*Requirement*:
The following entries should be restated word for word, pictures excluded.

[Recorded information — start]

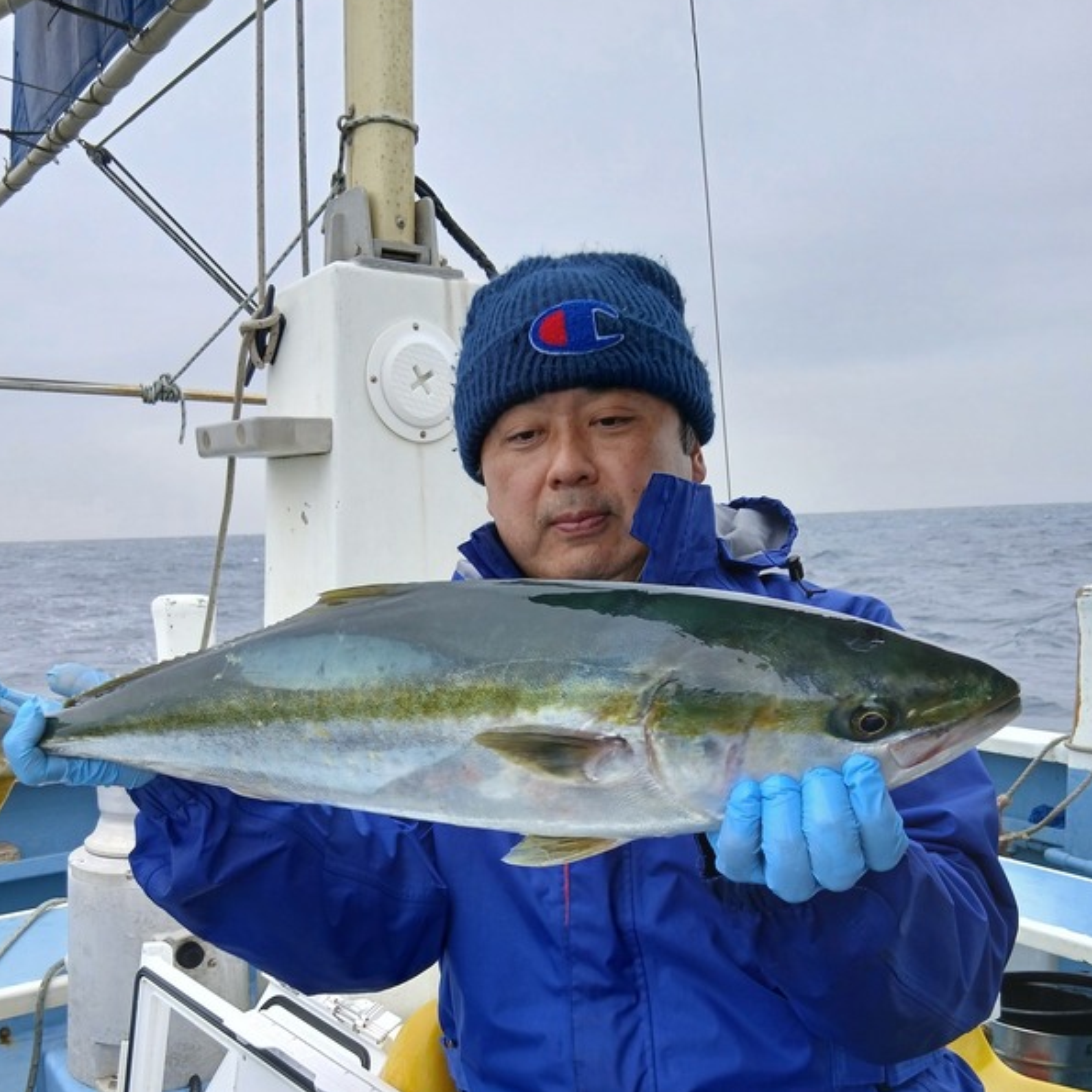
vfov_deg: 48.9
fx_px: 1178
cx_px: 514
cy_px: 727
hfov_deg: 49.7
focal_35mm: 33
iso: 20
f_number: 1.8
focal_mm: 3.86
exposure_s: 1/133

[Recorded information — finish]

*Reply to the exercise*:
vfov_deg: 48.9
fx_px: 1178
cx_px: 514
cy_px: 727
hfov_deg: 49.7
focal_35mm: 33
iso: 20
f_number: 1.8
focal_mm: 3.86
exposure_s: 1/133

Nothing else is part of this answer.